● **Available data**:

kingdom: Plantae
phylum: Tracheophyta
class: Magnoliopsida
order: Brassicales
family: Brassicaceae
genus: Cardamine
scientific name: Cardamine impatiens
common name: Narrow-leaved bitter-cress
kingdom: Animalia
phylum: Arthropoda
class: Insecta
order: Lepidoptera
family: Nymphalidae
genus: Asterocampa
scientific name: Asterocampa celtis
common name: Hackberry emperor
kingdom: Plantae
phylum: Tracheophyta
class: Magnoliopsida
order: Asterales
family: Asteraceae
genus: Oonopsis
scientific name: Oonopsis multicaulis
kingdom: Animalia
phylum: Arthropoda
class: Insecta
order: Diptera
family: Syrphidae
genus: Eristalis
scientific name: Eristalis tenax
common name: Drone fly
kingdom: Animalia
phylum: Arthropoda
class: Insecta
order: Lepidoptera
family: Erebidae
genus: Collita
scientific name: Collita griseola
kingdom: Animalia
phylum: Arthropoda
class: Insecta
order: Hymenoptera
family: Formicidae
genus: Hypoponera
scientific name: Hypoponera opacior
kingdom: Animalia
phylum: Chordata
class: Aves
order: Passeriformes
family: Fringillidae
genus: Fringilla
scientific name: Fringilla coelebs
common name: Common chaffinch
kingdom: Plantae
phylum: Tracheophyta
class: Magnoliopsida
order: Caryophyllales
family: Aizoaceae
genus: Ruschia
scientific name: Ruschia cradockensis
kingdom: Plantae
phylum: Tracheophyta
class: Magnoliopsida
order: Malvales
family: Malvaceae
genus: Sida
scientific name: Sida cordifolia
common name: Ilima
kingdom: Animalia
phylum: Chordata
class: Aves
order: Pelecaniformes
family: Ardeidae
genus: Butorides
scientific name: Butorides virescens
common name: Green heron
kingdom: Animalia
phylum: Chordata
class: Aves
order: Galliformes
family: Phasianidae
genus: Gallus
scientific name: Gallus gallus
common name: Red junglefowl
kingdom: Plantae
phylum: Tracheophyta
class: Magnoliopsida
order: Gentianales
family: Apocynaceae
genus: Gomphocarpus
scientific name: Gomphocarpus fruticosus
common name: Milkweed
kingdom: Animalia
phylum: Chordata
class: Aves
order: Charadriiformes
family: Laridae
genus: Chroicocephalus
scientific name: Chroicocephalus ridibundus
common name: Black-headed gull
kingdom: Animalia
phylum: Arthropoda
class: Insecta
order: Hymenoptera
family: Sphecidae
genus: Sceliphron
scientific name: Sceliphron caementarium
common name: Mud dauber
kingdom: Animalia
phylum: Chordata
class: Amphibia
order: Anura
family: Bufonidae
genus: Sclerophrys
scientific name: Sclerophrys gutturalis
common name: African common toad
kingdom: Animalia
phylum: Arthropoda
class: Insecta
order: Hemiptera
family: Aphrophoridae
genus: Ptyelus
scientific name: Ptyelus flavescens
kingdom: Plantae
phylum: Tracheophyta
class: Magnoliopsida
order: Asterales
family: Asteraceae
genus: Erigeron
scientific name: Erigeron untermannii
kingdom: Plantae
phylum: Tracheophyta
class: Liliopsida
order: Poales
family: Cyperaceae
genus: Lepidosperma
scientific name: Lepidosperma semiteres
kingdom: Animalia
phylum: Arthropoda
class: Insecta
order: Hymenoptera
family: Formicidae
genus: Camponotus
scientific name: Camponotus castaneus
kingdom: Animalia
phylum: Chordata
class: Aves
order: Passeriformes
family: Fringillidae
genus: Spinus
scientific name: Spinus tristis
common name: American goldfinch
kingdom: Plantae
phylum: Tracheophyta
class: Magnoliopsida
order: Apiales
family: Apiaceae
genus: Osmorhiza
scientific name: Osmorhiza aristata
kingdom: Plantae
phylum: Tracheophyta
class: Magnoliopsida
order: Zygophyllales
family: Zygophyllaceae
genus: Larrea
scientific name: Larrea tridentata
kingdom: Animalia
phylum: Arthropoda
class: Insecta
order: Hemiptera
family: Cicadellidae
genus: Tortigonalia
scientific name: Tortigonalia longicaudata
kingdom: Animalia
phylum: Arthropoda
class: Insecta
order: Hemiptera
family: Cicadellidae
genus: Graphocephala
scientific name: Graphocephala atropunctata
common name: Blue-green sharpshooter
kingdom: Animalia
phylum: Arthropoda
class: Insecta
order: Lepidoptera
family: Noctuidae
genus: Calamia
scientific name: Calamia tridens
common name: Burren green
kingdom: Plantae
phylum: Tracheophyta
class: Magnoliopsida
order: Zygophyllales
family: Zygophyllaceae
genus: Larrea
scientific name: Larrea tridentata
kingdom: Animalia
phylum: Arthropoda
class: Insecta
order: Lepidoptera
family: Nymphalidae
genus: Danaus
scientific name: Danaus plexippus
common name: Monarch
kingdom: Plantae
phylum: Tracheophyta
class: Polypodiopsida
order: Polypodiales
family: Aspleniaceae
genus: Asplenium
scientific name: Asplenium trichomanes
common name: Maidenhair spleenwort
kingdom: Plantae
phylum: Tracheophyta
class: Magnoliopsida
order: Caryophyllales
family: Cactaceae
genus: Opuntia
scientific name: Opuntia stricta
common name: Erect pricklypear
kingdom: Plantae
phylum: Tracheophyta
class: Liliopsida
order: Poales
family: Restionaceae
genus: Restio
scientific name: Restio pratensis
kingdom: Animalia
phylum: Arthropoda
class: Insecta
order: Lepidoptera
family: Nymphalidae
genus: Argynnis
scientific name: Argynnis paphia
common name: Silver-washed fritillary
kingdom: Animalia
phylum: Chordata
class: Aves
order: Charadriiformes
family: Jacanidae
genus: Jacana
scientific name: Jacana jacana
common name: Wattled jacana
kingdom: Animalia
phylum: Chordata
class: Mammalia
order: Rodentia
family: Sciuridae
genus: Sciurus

● **Given request**:
Rewrite every one of the rows above, putting "vernacular name" in place of "common name" and leaving everything else unchanged.

● **Solution below**:
kingdom: Plantae
phylum: Tracheophyta
class: Magnoliopsida
order: Brassicales
family: Brassicaceae
genus: Cardamine
scientific name: Cardamine impatiens
vernacular name: Narrow-leaved bitter-cress
kingdom: Animalia
phylum: Arthropoda
class: Insecta
order: Lepidoptera
family: Nymphalidae
genus: Asterocampa
scientific name: Asterocampa celtis
vernacular name: Hackberry emperor
kingdom: Plantae
phylum: Tracheophyta
class: Magnoliopsida
order: Asterales
family: Asteraceae
genus: Oonopsis
scientific name: Oonopsis multicaulis
kingdom: Animalia
phylum: Arthropoda
class: Insecta
order: Diptera
family: Syrphidae
genus: Eristalis
scientific name: Eristalis tenax
vernacular name: Drone fly
kingdom: Animalia
phylum: Arthropoda
class: Insecta
order: Lepidoptera
family: Erebidae
genus: Collita
scientific name: Collita griseola
kingdom: Animalia
phylum: Arthropoda
class: Insecta
order: Hymenoptera
family: Formicidae
genus: Hypoponera
scientific name: Hypoponera opacior
kingdom: Animalia
phylum: Chordata
class: Aves
order: Passeriformes
family: Fringillidae
genus: Fringilla
scientific name: Fringilla coelebs
vernacular name: Common chaffinch
kingdom: Plantae
phylum: Tracheophyta
class: Magnoliopsida
order: Caryophyllales
family: Aizoaceae
genus: Ruschia
scientific name: Ruschia cradockensis
kingdom: Plantae
phylum: Tracheophyta
class: Magnoliopsida
order: Malvales
family: Malvaceae
genus: Sida
scientific name: Sida cordifolia
vernacular name: Ilima
kingdom: Animalia
phylum: Chordata
class: Aves
order: Pelecaniformes
family: Ardeidae
genus: Butorides
scientific name: Butorides virescens
vernacular name: Green heron
kingdom: Animalia
phylum: Chordata
class: Aves
order: Galliformes
family: Phasianidae
genus: Gallus
scientific name: Gallus gallus
vernacular name: Red junglefowl
kingdom: Plantae
phylum: Tracheophyta
class: Magnoliopsida
order: Gentianales
family: Apocynaceae
genus: Gomphocarpus
scientific name: Gomphocarpus fruticosus
vernacular name: Milkweed
kingdom: Animalia
phylum: Chordata
class: Aves
order: Charadriiformes
family: Laridae
genus: Chroicocephalus
scientific name: Chroicocephalus ridibundus
vernacular name: Black-headed gull
kingdom: Animalia
phylum: Arthropoda
class: Insecta
order: Hymenoptera
family: Sphecidae
genus: Sceliphron
scientific name: Sceliphron caementarium
vernacular name: Mud dauber
kingdom: Animalia
phylum: Chordata
class: Amphibia
order: Anura
family: Bufonidae
genus: Sclerophrys
scientific name: Sclerophrys gutturalis
vernacular name: African common toad
kingdom: Animalia
phylum: Arthropoda
class: Insecta
order: Hemiptera
family: Aphrophoridae
genus: Ptyelus
scientific name: Ptyelus flavescens
kingdom: Plantae
phylum: Tracheophyta
class: Magnoliopsida
order: Asterales
family: Asteraceae
genus: Erigeron
scientific name: Erigeron untermannii
kingdom: Plantae
phylum: Tracheophyta
class: Liliopsida
order: Poales
family: Cyperaceae
genus: Lepidosperma
scientific name: Lepidosperma semiteres
kingdom: Animalia
phylum: Arthropoda
class: Insecta
order: Hymenoptera
family: Formicidae
genus: Camponotus
scientific name: Camponotus castaneus
kingdom: Animalia
phylum: Chordata
class: Aves
order: Passeriformes
family: Fringillidae
genus: Spinus
scientific name: Spinus tristis
vernacular name: American goldfinch
kingdom: Plantae
phylum: Tracheophyta
class: Magnoliopsida
order: Apiales
family: Apiaceae
genus: Osmorhiza
scientific name: Osmorhiza aristata
kingdom: Plantae
phylum: Tracheophyta
class: Magnoliopsida
order: Zygophyllales
family: Zygophyllaceae
genus: Larrea
scientific name: Larrea tridentata
kingdom: Animalia
phylum: Arthropoda
class: Insecta
order: Hemiptera
family: Cicadellidae
genus: Tortigonalia
scientific name: Tortigonalia longicaudata
kingdom: Animalia
phylum: Arthropoda
class: Insecta
order: Hemiptera
family: Cicadellidae
genus: Graphocephala
scientific name: Graphocephala atropunctata
vernacular name: Blue-green sharpshooter
kingdom: Animalia
phylum: Arthropoda
class: Insecta
order: Lepidoptera
family: Noctuidae
genus: Calamia
scientific name: Calamia tridens
vernacular name: Burren green
kingdom: Plantae
phylum: Tracheophyta
class: Magnoliopsida
order: Zygophyllales
family: Zygophyllaceae
genus: Larrea
scientific name: Larrea tridentata
kingdom: Animalia
phylum: Arthropoda
class: Insecta
order: Lepidoptera
family: Nymphalidae
genus: Danaus
scientific name: Danaus plexippus
vernacular name: Monarch
kingdom: Plantae
phylum: Tracheophyta
class: Polypodiopsida
order: Polypodiales
family: Aspleniaceae
genus: Asplenium
scientific name: Asplenium trichomanes
vernacular name: Maidenhair spleenwort
kingdom: Plantae
phylum: Tracheophyta
class: Magnoliopsida
order: Caryophyllales
family: Cactaceae
genus: Opuntia
scientific name: Opuntia stricta
vernacular name: Erect pricklypear
kingdom: Plantae
phylum: Tracheophyta
class: Liliopsida
order: Poales
family: Restionaceae
genus: Restio
scientific name: Restio pratensis
kingdom: Animalia
phylum: Arthropoda
class: Insecta
order: Lepidoptera
family: Nymphalidae
genus: Argynnis
scientific name: Argynnis paphia
vernacular name: Silver-washed fritillary
kingdom: Animalia
phylum: Chordata
class: Aves
order: Charadriiformes
family: Jacanidae
genus: Jacana
scientific name: Jacana jacana
vernacular name: Wattled jacana
kingdom: Animalia
phylum: Chordata
class: Mammalia
order: Rodentia
family: Sciuridae
genus: Sciurus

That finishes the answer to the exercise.